John Fugiel troop Douglas McEwan photog.With a little bit of help from my brother and I, his perfectly laid out plan to organize, sell his home and move permanently to Florida is, as he would say: “Finito!” Done.

It worked! The rewards of his hard work to grieve and retire at the same time seem to be that his new neighbor Rose loves him (he killed and threw away the scary dead snake in the road), my cousins went from enjoying to adoring his company (he reminds them of our grandfather), and even dad’s doctors love him it seems. (Aka: He is being compliant to their plans and in return his kidney disease issues are at a standstill for now).

In addition, though his favorite new walking park let him down mightily by closing off a path so they could chase away alligators by draining a pond, his life seems to be moving at his perfecto pace at last. Hell. After two years of weekly poker losses, he says that he’s now even winning some card hands now.

If you’ve ever met my dad even once for ten minutes, you’d agree that his life is now wonderful indeed.

Boo, and YA world! High fives all around the globe.

I imagine that you, whoever you are: stranger or not, I imagine that you are staring at your PhoneComputerTouch screen and thinking, “and this made your 2012 Christmas a disaster because…?”

…there’s more of course.

On my adoring Sleigh Driver’s side of the family, elder care issues

have come home to roost in epic proportion.

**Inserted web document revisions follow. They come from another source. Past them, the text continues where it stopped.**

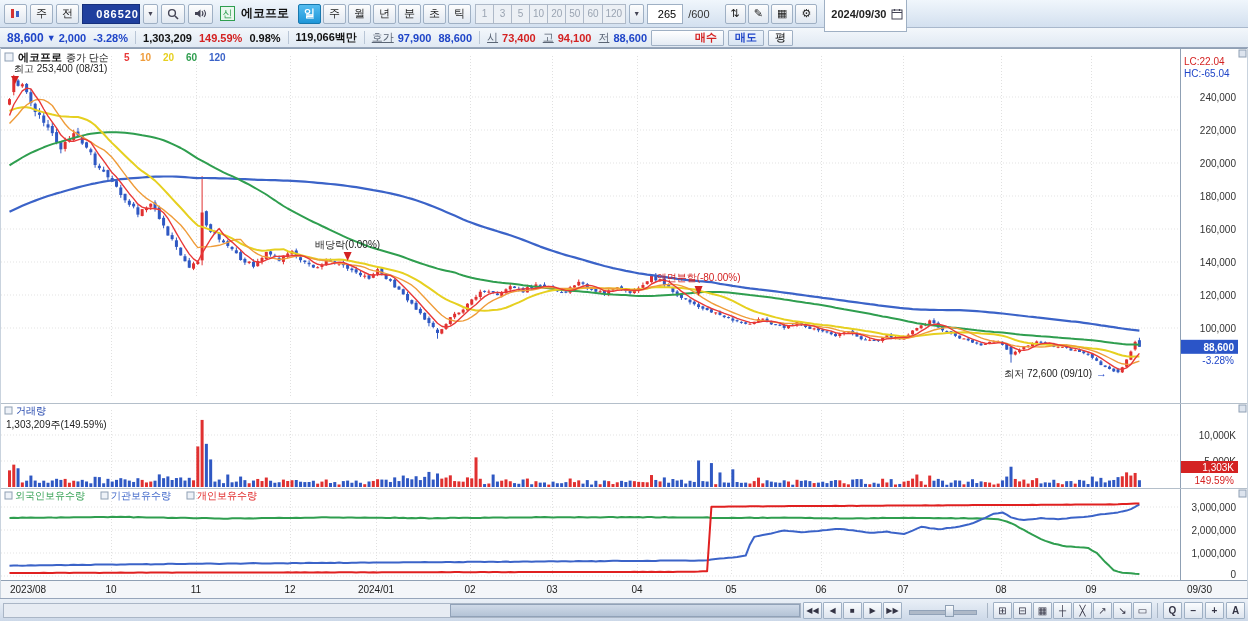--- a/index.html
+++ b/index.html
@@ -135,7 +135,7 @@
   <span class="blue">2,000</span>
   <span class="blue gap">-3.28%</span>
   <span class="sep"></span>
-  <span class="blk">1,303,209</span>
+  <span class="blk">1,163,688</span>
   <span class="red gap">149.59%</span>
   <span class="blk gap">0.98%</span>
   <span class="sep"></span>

If your Christmas celebrations have you feeling like this:

(click the word BESTBEST if you have 5 minutes to watch and hear a righteous cool Handel’s Messiah rendition.Thank you SO much @JamesMartinSJ and @suzzyroche – that tweet share last night has me confused about whether or not this is the best or worst Christmas season I’ve celebrated in my 45 years.)

Or, if you feel a bit guilty that you didn’t have a crappy or complicated holiday season, just google

sudden onset of dementia

and your heart will break just enough to empathize with my favorite husband.

He has a very, very large German family in a lovely rural Appalachian corner of Ohio. We have all helped take care of his grandmother for a couple of years now as she has had some health issues. Despite those efforts, she has suddenly become what I can only describe as a five foot GermanHandful of frustration and occasional cuteness.

She was and will always be the Matriarch of, I exaggerate not, dozens, which if you count the great-great-greats, is probably more like hundreds.

But. She apparently kept us all fooled that it was perfect apple pie that was keeping us in line and clicking our rosaries for the last 100 years. It was actually her mind.

Over the past 20 years she has become blind, deaf, and in the last year or so has developed mobility issues. We’re trying to figure out what she needs most, and my SO not an “expert at geriatric care” opinion is that “Little Grandma” has been suffering from some normal oxygen loss which results in tired thinking issues. In turn, this is creating a sudden onset of dementia that is moving faster than is easy to manage for her two daughters.

I didn’t expect that my mother in law and I would be at her kitchen table trying to figure out if all of a sudden Little Grandma has Alzheimer’s or not.

You’d think since my mother in law is a librarian and I’ve mostly been a teacher or student we could combine our tired noggins and figure that out at least a little bit.

Not so much over just one cup of lukewarm peppermint tea.